**** RECORDS SHOWN

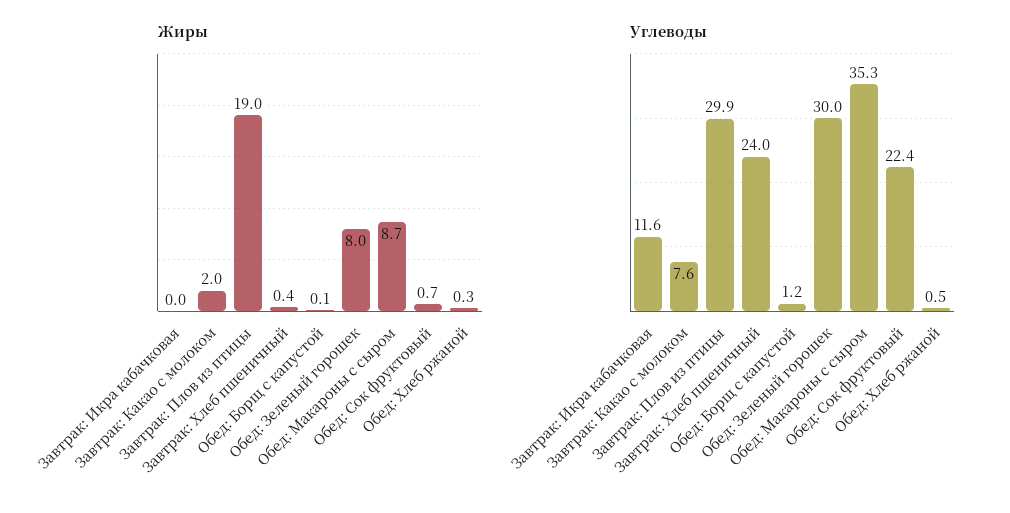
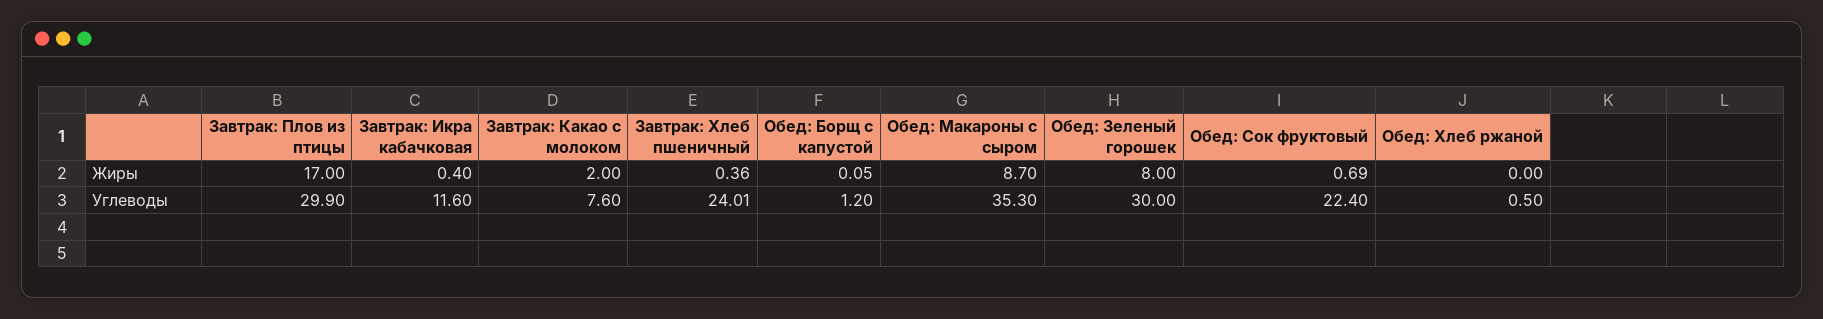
  {
    "Жиры": {
-     "Завтрак: Икра кабачковая": 0,
+     "Завтрак: Икра кабачковая": 0.4,
      "Завтрак: Какао с молоком": 2,
-     "Завтрак: Плов из птицы": 19,
+     "Завтрак: Плов из птицы": 17,
      "Завтрак: Хлеб пшеничный": 0.36,
      "Обед: Борщ с капустой": 0.05,
      "Обед: Зеленый горошек": 8,
      "Обед: Макароны с сыром": 8.7,
      "Обед: Сок фруктовый": 0.69,
-     "Обед: Хлеб ржаной": 0.3
+     "Обед: Хлеб ржаной": 0
    },
    "Углеводы": {
      "Завтрак: Икра кабачковая": 11.6,
      "Завтрак: Какао с молоком": 7.6,
      "Завтрак: Плов из птицы": 29.9,
      "Завтрак: Хлеб пшеничный": 24.01,
      "Обед: Борщ с капустой": 1.2,
      "Обед: Зеленый горошек": 30,
      "Обед: Макароны с сыром": 35.3,
      "Обед: Сок фруктовый": 22.4,
      "Обед: Хлеб ржаной": 0.5
    }
  }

********

PROBLEM DETAILS
Keep every word of the records and none of the pictures when you print them again.

SOLUTION FOR THIS TASK
  {
    "Жиры": {
-     "Завтрак: Икра кабачковая": 0,
+     "Завтрак: Икра кабачковая": 0.4,
      "Завтрак: Какао с молоком": 2,
-     "Завтрак: Плов из птицы": 19,
+     "Завтрак: Плов из птицы": 17,
      "Завтрак: Хлеб пшеничный": 0.36,
      "Обед: Борщ с капустой": 0.05,
      "Обед: Зеленый горошек": 8,
      "Обед: Макароны с сыром": 8.7,
      "Обед: Сок фруктовый": 0.69,
-     "Обед: Хлеб ржаной": 0.3
+     "Обед: Хлеб ржаной": 0
    },
    "Углеводы": {
      "Завтрак: Икра кабачковая": 11.6,
      "Завтрак: Какао с молоком": 7.6,
      "Завтрак: Плов из птицы": 29.9,
      "Завтрак: Хлеб пшеничный": 24.01,
      "Обед: Борщ с капустой": 1.2,
      "Обед: Зеленый горошек": 30,
      "Обед: Макароны с сыром": 35.3,
      "Обед: Сок фруктовый": 22.4,
      "Обед: Хлеб ржаной": 0.5
    }
  }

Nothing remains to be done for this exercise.